Do this »
Rewrite every line of the entries below, substituting "vernacular name" for each occurrence of "common name" and leaving everything else unchanged.

Available records »
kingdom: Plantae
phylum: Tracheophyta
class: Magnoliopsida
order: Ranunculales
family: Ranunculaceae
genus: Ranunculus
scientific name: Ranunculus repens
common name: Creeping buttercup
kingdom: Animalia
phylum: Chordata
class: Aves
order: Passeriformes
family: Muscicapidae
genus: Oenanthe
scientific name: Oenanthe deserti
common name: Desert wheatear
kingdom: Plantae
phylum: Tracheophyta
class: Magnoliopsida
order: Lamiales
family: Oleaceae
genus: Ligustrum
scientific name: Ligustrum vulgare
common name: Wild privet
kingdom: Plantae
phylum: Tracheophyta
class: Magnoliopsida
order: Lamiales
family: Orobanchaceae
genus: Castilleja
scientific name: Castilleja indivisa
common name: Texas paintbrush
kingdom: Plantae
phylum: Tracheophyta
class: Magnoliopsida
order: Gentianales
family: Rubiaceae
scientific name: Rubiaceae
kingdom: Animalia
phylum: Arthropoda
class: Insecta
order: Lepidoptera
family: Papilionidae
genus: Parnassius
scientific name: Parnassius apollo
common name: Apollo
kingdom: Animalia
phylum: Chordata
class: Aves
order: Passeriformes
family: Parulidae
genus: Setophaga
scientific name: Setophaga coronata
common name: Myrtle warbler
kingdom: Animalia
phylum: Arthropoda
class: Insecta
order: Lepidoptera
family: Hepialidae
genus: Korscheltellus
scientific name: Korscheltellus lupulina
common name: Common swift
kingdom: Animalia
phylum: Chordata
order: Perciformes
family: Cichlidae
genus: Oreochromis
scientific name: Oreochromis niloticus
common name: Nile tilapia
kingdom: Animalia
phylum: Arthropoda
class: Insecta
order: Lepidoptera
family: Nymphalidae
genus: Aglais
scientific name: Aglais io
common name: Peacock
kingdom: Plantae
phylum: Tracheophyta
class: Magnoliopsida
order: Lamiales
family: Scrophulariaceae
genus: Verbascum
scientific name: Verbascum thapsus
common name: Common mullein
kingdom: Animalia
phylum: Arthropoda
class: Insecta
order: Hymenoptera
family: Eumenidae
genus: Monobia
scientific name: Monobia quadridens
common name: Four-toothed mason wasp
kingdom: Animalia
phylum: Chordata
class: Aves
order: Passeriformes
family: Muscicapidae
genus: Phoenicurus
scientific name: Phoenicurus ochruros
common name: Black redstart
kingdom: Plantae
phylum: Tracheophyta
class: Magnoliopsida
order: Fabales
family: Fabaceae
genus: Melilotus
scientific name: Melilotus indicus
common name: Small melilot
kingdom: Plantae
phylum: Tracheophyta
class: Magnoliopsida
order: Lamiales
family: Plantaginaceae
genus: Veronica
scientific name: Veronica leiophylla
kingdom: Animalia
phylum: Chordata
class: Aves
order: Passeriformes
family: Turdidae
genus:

Answer for the task »
kingdom: Plantae
phylum: Tracheophyta
class: Magnoliopsida
order: Ranunculales
family: Ranunculaceae
genus: Ranunculus
scientific name: Ranunculus repens
vernacular name: Creeping buttercup
kingdom: Animalia
phylum: Chordata
class: Aves
order: Passeriformes
family: Muscicapidae
genus: Oenanthe
scientific name: Oenanthe deserti
vernacular name: Desert wheatear
kingdom: Plantae
phylum: Tracheophyta
class: Magnoliopsida
order: Lamiales
family: Oleaceae
genus: Ligustrum
scientific name: Ligustrum vulgare
vernacular name: Wild privet
kingdom: Plantae
phylum: Tracheophyta
class: Magnoliopsida
order: Lamiales
family: Orobanchaceae
genus: Castilleja
scientific name: Castilleja indivisa
vernacular name: Texas paintbrush
kingdom: Plantae
phylum: Tracheophyta
class: Magnoliopsida
order: Gentianales
family: Rubiaceae
scientific name: Rubiaceae
kingdom: Animalia
phylum: Arthropoda
class: Insecta
order: Lepidoptera
family: Papilionidae
genus: Parnassius
scientific name: Parnassius apollo
vernacular name: Apollo
kingdom: Animalia
phylum: Chordata
class: Aves
order: Passeriformes
family: Parulidae
genus: Setophaga
scientific name: Setophaga coronata
vernacular name: Myrtle warbler
kingdom: Animalia
phylum: Arthropoda
class: Insecta
order: Lepidoptera
family: Hepialidae
genus: Korscheltellus
scientific name: Korscheltellus lupulina
vernacular name: Common swift
kingdom: Animalia
phylum: Chordata
order: Perciformes
family: Cichlidae
genus: Oreochromis
scientific name: Oreochromis niloticus
vernacular name: Nile tilapia
kingdom: Animalia
phylum: Arthropoda
class: Insecta
order: Lepidoptera
family: Nymphalidae
genus: Aglais
scientific name: Aglais io
vernacular name: Peacock
kingdom: Plantae
phylum: Tracheophyta
class: Magnoliopsida
order: Lamiales
family: Scrophulariaceae
genus: Verbascum
scientific name: Verbascum thapsus
vernacular name: Common mullein
kingdom: Animalia
phylum: Arthropoda
class: Insecta
order: Hymenoptera
family: Eumenidae
genus: Monobia
scientific name: Monobia quadridens
vernacular name: Four-toothed mason wasp
kingdom: Animalia
phylum: Chordata
class: Aves
order: Passeriformes
family: Muscicapidae
genus: Phoenicurus
scientific name: Phoenicurus ochruros
vernacular name: Black redstart
kingdom: Plantae
phylum: Tracheophyta
class: Magnoliopsida
order: Fabales
family: Fabaceae
genus: Melilotus
scientific name: Melilotus indicus
vernacular name: Small melilot
kingdom: Plantae
phylum: Tracheophyta
class: Magnoliopsida
order: Lamiales
family: Plantaginaceae
genus: Veronica
scientific name: Veronica leiophylla
kingdom: Animalia
phylum: Chordata
class: Aves
order: Passeriformes
family: Turdidae
genus:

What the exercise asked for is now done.